Around 1970 I wrote an article for DomeBook One which opened the door to designing and managing the dome project at UC Davis. Over the years I bumped into Bucky many times; I just seemed to find myself in the same place he was -- Yale University, Athens (Doxiadus' Ekistics conference in 1969), Vancouver (Habitat: the UN Conference on Human Settlements, in 1976), San Francisco (see below), and even here in Santa Cruz. So the design principles for spaceship earth sank in pretty deep.

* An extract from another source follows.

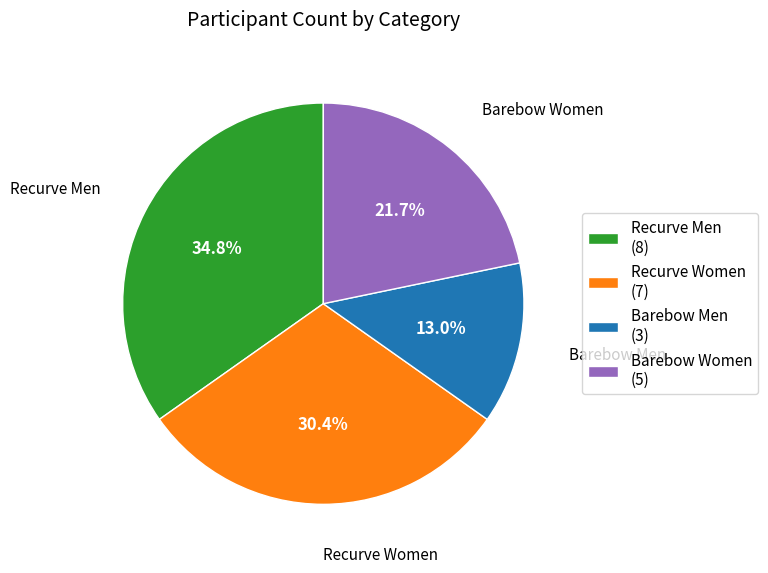

To the nearest percent, what portion does Recurve Women represent?

30%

The last time I spoke to him (shouted at him, that is -- he was pretty deaf) was at a huge Hunger Project hoopla event at the Cow Palace in San Francisco. He was not on the program but was introduced to the audience -- "We have a special visitor in the audience tonight..." -- that kinda thing. My friend John Nolan happened to be with me and he had never met Bucky, even though he had built several good-sized geodesic domes and had worked closely with me on the Davis project. So after the event was over, we sought out Bucky, walking from the balcony downstairs and all the way through the dense crowd.
A few months earlier I had heard him talking about a new invention (I forget just what -- something to do with hydraulic structures) and after introducing him to John, I asked him to tell me about that invention. I was startled when he said, "none of your business" (not in so many words, but that was the essence.) He went on to say that, when it was ready, I would hear about it. [Something along those lines, you know.]
Having seen him so often on stage, I had succumbed to a bit of hero worship. Upon reflecting on that encounter, it was reassuring to know that he was actually human and not just a nice guy or some kind of mythical being. Of course in the years since, I have come to appreciate that Bucky was an enigmatic character who had successfully upset many people. That I now realize is an important part of the journey for those who are steppin' out. Like my friend Beatriz says, there are three kinds of people in the world: Those who make it happen, those who watch it happen, and those who wonder what happened. Bucky was a master at the first of these, and he propelled more than one person into the third realm!